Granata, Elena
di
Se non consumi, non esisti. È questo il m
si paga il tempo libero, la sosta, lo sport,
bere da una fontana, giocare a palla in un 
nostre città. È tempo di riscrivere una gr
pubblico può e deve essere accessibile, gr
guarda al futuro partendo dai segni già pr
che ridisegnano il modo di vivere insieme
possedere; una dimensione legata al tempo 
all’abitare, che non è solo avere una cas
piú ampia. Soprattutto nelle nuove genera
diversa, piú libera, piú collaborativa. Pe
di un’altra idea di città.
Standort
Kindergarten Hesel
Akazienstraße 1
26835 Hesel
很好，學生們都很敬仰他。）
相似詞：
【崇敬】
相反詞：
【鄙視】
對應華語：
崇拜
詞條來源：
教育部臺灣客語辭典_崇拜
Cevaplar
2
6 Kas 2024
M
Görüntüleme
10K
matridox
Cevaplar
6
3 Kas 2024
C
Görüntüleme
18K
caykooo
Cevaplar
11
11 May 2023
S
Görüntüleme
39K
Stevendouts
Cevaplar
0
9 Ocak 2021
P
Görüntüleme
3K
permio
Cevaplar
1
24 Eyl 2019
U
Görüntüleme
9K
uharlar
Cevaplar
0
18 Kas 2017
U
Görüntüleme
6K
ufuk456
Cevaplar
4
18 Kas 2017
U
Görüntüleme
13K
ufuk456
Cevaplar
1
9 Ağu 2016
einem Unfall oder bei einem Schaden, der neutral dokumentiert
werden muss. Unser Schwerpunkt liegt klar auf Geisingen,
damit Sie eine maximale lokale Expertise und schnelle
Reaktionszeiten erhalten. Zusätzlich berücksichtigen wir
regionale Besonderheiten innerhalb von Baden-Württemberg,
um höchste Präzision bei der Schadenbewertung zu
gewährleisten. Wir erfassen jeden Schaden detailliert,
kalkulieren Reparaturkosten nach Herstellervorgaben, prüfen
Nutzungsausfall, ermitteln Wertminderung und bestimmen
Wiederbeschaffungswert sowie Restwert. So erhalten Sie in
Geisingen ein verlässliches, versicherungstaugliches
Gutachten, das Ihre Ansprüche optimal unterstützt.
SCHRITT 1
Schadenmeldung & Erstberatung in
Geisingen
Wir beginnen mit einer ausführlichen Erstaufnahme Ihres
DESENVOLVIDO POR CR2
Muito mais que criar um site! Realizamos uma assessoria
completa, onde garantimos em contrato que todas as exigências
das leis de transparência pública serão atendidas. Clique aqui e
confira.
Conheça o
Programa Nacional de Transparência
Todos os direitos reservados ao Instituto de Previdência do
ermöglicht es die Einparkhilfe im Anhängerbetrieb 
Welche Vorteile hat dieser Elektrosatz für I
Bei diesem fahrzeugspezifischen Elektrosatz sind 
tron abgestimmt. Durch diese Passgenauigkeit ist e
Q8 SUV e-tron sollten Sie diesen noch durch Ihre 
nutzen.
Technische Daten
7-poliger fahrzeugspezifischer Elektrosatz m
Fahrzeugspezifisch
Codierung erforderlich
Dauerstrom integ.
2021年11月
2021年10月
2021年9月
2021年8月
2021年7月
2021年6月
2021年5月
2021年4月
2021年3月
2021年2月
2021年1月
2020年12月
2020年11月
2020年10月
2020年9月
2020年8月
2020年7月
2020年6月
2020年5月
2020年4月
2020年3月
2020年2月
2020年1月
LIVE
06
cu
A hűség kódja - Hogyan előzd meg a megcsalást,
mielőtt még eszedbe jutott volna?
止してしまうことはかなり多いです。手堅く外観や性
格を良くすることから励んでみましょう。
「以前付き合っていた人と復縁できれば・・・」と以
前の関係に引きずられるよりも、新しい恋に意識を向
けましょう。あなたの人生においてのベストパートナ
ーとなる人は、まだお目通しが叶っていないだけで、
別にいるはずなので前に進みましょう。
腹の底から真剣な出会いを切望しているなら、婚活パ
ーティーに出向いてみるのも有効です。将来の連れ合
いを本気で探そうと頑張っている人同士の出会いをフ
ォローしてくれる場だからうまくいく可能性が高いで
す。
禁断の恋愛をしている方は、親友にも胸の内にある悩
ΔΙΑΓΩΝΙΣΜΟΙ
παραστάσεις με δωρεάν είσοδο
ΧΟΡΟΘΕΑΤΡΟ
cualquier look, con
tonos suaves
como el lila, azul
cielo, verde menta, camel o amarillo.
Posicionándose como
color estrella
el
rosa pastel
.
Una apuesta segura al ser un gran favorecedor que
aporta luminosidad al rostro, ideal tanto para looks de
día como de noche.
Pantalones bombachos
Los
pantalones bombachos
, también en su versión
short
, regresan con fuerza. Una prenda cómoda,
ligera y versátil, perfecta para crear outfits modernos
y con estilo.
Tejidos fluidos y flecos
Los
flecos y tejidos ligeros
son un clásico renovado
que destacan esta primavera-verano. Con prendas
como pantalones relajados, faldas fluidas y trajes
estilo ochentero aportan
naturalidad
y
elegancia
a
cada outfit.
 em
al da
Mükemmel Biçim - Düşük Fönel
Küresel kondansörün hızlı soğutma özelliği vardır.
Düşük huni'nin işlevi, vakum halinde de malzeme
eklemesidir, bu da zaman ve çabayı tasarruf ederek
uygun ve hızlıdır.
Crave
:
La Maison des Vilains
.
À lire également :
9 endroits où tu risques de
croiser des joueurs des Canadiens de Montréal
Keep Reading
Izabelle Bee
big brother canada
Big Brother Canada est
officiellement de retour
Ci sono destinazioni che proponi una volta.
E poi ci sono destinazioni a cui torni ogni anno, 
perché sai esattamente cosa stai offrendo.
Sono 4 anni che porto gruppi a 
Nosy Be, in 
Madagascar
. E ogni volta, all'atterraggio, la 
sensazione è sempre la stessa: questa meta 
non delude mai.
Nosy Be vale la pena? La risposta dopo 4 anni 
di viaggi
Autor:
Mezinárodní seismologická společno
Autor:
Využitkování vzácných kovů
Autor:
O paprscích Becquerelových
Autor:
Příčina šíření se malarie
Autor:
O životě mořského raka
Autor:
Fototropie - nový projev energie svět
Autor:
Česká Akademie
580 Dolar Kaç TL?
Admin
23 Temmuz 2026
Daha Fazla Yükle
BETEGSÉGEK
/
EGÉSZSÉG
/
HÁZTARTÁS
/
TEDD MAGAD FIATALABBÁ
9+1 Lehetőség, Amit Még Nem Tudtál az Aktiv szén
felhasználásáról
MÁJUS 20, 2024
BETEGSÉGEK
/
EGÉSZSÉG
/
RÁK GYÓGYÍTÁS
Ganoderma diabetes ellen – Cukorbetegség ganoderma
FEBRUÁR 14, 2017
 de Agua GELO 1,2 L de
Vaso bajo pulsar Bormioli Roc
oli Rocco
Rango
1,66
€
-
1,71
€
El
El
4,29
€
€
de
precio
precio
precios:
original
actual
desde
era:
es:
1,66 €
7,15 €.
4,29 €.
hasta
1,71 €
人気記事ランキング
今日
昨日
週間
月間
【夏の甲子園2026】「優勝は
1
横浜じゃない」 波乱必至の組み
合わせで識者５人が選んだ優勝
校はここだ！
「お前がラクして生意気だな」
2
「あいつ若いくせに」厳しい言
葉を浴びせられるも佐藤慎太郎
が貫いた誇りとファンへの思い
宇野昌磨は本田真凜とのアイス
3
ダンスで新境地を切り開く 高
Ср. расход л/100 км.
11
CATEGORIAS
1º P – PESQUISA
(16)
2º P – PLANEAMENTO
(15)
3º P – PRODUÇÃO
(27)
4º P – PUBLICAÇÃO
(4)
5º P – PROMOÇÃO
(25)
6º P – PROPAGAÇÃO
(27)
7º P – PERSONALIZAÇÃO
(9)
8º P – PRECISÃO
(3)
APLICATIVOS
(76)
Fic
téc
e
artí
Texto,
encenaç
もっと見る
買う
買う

*Written task*. Everything in the data above should be set down again precisely.

*Response area*.
Granata, Elena
di
Se non consumi, non esisti. È questo il m
si paga il tempo libero, la sosta, lo sport,
bere da una fontana, giocare a palla in un 
nostre città. È tempo di riscrivere una gr
pubblico può e deve essere accessibile, gr
guarda al futuro partendo dai segni già pr
che ridisegnano il modo di vivere insieme
possedere; una dimensione legata al tempo 
all’abitare, che non è solo avere una cas
piú ampia. Soprattutto nelle nuove genera
diversa, piú libera, piú collaborativa. Pe
di un’altra idea di città.
Standort
Kindergarten Hesel
Akazienstraße 1
26835 Hesel
很好，學生們都很敬仰他。）
相似詞：
【崇敬】
相反詞：
【鄙視】
對應華語：
崇拜
詞條來源：
教育部臺灣客語辭典_崇拜
Cevaplar
2
6 Kas 2024
M
Görüntüleme
10K
matridox
Cevaplar
6
3 Kas 2024
C
Görüntüleme
18K
caykooo
Cevaplar
11
11 May 2023
S
Görüntüleme
39K
Stevendouts
Cevaplar
0
9 Ocak 2021
P
Görüntüleme
3K
permio
Cevaplar
1
24 Eyl 2019
U
Görüntüleme
9K
uharlar
Cevaplar
0
18 Kas 2017
U
Görüntüleme
6K
ufuk456
Cevaplar
4
18 Kas 2017
U
Görüntüleme
13K
ufuk456
Cevaplar
1
9 Ağu 2016
einem Unfall oder bei einem Schaden, der neutral dokumentiert
werden muss. Unser Schwerpunkt liegt klar auf Geisingen,
damit Sie eine maximale lokale Expertise und schnelle
Reaktionszeiten erhalten. Zusätzlich berücksichtigen wir
regionale Besonderheiten innerhalb von Baden-Württemberg,
um höchste Präzision bei der Schadenbewertung zu
gewährleisten. Wir erfassen jeden Schaden detailliert,
kalkulieren Reparaturkosten nach Herstellervorgaben, prüfen
Nutzungsausfall, ermitteln Wertminderung und bestimmen
Wiederbeschaffungswert sowie Restwert. So erhalten Sie in
Geisingen ein verlässliches, versicherungstaugliches
Gutachten, das Ihre Ansprüche optimal unterstützt.
SCHRITT 1
Schadenmeldung & Erstberatung in
Geisingen
Wir beginnen mit einer ausführlichen Erstaufnahme Ihres
DESENVOLVIDO POR CR2
Muito mais que criar um site! Realizamos uma assessoria
completa, onde garantimos em contrato que todas as exigências
das leis de transparência pública serão atendidas. Clique aqui e
confira.
Conheça o
Programa Nacional de Transparência
Todos os direitos reservados ao Instituto de Previdência do
ermöglicht es die Einparkhilfe im Anhängerbetrieb 
Welche Vorteile hat dieser Elektrosatz für I
Bei diesem fahrzeugspezifischen Elektrosatz sind 
tron abgestimmt. Durch diese Passgenauigkeit ist e
Q8 SUV e-tron sollten Sie diesen noch durch Ihre 
nutzen.
Technische Daten
7-poliger fahrzeugspezifischer Elektrosatz m
Fahrzeugspezifisch
Codierung erforderlich
Dauerstrom integ.
2021年11月
2021年10月
2021年9月
2021年8月
2021年7月
2021年6月
2021年5月
2021年4月
2021年3月
2021年2月
2021年1月
2020年12月
2020年11月
2020年10月
2020年9月
2020年8月
2020年7月
2020年6月
2020年5月
2020年4月
2020年3月
2020年2月
2020年1月
LIVE
06
cu
A hűség kódja - Hogyan előzd meg a megcsalást,
mielőtt még eszedbe jutott volna?
止してしまうことはかなり多いです。手堅く外観や性
格を良くすることから励んでみましょう。
「以前付き合っていた人と復縁できれば・・・」と以
前の関係に引きずられるよりも、新しい恋に意識を向
けましょう。あなたの人生においてのベストパートナ
ーとなる人は、まだお目通しが叶っていないだけで、
別にいるはずなので前に進みましょう。
腹の底から真剣な出会いを切望しているなら、婚活パ
ーティーに出向いてみるのも有効です。将来の連れ合
いを本気で探そうと頑張っている人同士の出会いをフ
ォローしてくれる場だからうまくいく可能性が高いで
す。
禁断の恋愛をしている方は、親友にも胸の内にある悩
ΔΙΑΓΩΝΙΣΜΟΙ
παραστάσεις με δωρεάν είσοδο
ΧΟΡΟΘΕΑΤΡΟ
cualquier look, con
tonos suaves
como el lila, azul
cielo, verde menta, camel o amarillo.
Posicionándose como
color estrella
el
rosa pastel
.
Una apuesta segura al ser un gran favorecedor que
aporta luminosidad al rostro, ideal tanto para looks de
día como de noche.
Pantalones bombachos
Los
pantalones bombachos
, también en su versión
short
, regresan con fuerza. Una prenda cómoda,
ligera y versátil, perfecta para crear outfits modernos
y con estilo.
Tejidos fluidos y flecos
Los
flecos y tejidos ligeros
son un clásico renovado
que destacan esta primavera-verano. Con prendas
como pantalones relajados, faldas fluidas y trajes
estilo ochentero aportan
naturalidad
y
elegancia
a
cada outfit.
 em
al da
Mükemmel Biçim - Düşük Fönel
Küresel kondansörün hızlı soğutma özelliği vardır.
Düşük huni'nin işlevi, vakum halinde de malzeme
eklemesidir, bu da zaman ve çabayı tasarruf ederek
uygun ve hızlıdır.
Crave
:
La Maison des Vilains
.
À lire également :
9 endroits où tu risques de
croiser des joueurs des Canadiens de Montréal
Keep Reading
Izabelle Bee
big brother canada
Big Brother Canada est
officiellement de retour
Ci sono destinazioni che proponi una volta.
E poi ci sono destinazioni a cui torni ogni anno, 
perché sai esattamente cosa stai offrendo.
Sono 4 anni che porto gruppi a 
Nosy Be, in 
Madagascar
. E ogni volta, all'atterraggio, la 
sensazione è sempre la stessa: questa meta 
non delude mai.
Nosy Be vale la pena? La risposta dopo 4 anni 
di viaggi
Autor:
Mezinárodní seismologická společno
Autor:
Využitkování vzácných kovů
Autor:
O paprscích Becquerelových
Autor:
Příčina šíření se malarie
Autor:
O životě mořského raka
Autor:
Fototropie - nový projev energie svět
Autor:
Česká Akademie
580 Dolar Kaç TL?
Admin
23 Temmuz 2026
Daha Fazla Yükle
BETEGSÉGEK
/
EGÉSZSÉG
/
HÁZTARTÁS
/
TEDD MAGAD FIATALABBÁ
9+1 Lehetőség, Amit Még Nem Tudtál az Aktiv szén
felhasználásáról
MÁJUS 20, 2024
BETEGSÉGEK
/
EGÉSZSÉG
/
RÁK GYÓGYÍTÁS
Ganoderma diabetes ellen – Cukorbetegség ganoderma
FEBRUÁR 14, 2017
 de Agua GELO 1,2 L de
Vaso bajo pulsar Bormioli Roc
oli Rocco
Rango
1,66
€
-
1,71
€
El
El
4,29
€
€
de
precio
precio
precios:
original
actual
desde
era:
es:
1,66 €
7,15 €.
4,29 €.
hasta
1,71 €
人気記事ランキング
今日
昨日
週間
月間
【夏の甲子園2026】「優勝は
1
横浜じゃない」 波乱必至の組み
合わせで識者５人が選んだ優勝
校はここだ！
「お前がラクして生意気だな」
2
「あいつ若いくせに」厳しい言
葉を浴びせられるも佐藤慎太郎
が貫いた誇りとファンへの思い
宇野昌磨は本田真凜とのアイス
3
ダンスで新境地を切り開く 高
Ср. расход л/100 км.
11
CATEGORIAS
1º P – PESQUISA
(16)
2º P – PLANEAMENTO
(15)
3º P – PRODUÇÃO
(27)
4º P – PUBLICAÇÃO
(4)
5º P – PROMOÇÃO
(25)
6º P – PROPAGAÇÃO
(27)
7º P – PERSONALIZAÇÃO
(9)
8º P – PRECISÃO
(3)
APLICATIVOS
(76)
Fic
téc
e
artí
Texto,
encenaç
もっと見る
買う
買う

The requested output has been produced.